DOT Hides Info About Who Was Minding the Store When the Secretary Was Away
- June 2, 2022
PPT sues for transparency around who filled in for Secretary Buttigieg during his paternity leave
Today, federal watchdog Protect the Public’s Trust announced a transparency lawsuit against the Department of Transportation. The Freedom of Information Act (FOIA) request at the center of the lawsuit seeks to obtain information about who was in charge when Transportation Secretary Pete Buttigieg took paternity leave.
As the supply chain crisis heated up last year, news broke that Secretary Buttigieg had taken paternity leave. While the Secretary’s commitment to his family and desire to spend time with his new children are certainly commendable, the American public was left to wonder who was at the helm of the Department, a cabinet-level agency that has wide ranging responsibilities and an annual budget of over $80 billion.
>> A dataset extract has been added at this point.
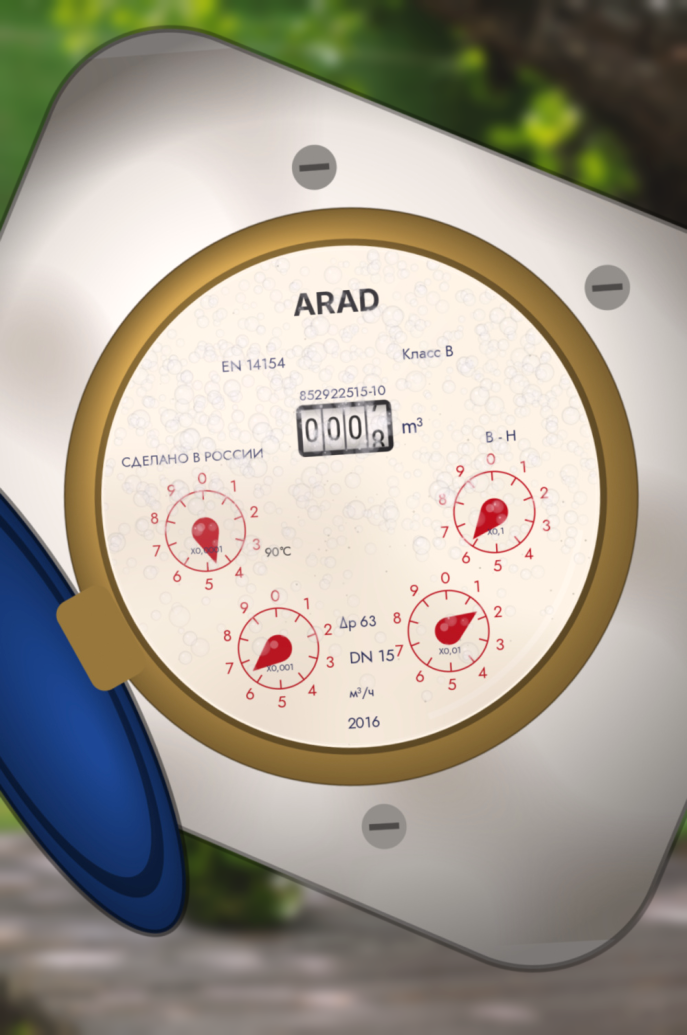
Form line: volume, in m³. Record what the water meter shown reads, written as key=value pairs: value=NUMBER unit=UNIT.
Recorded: value=7.6164 unit=m³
In addition, the American public deserves to know if someone else was acting as the primary decision maker for any period of time or if the Department was operating at a reduced capacity while the Secretary was on leave.
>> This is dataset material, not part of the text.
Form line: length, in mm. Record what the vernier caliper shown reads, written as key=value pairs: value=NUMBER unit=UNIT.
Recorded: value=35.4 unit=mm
In December, PPT submitted a FOIA request to DOT seeking answers to the questions regarding who, if anyone, at the Department had been delegated authority to make decisions and perform actions on behalf of Secretary Buttigieg during his absence. In early February, DOT indicated they would respond within five to seven weeks. Now, with the upper limit of that range having passed more than twice, PPT has been forced to resort to litigation.
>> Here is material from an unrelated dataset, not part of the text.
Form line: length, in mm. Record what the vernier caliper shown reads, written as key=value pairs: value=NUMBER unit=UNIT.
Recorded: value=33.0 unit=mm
“As a parent myself I recognize that raising children is the most important job in the world,” Michael Chamberlain, Director of Protect the Public’s Trust, stated. “However, regardless of any individual’s circumstances, it is incumbent upon the leadership of an agency with an $80 billion budget and tens of thousands of employees, to ensure that the work on behalf of the American public continues to be performed and that the decisions affecting their daily lives continue to be made. Especially in the wake of the overlapping and cascading crises plaguing our nation that touch on DOT’s jurisdiction – such as supply chain, inflation, and infrastructure – it is important for DOT to reveal who was directing the agency and making those crucial decisions during the time of the Secretary’s leave.”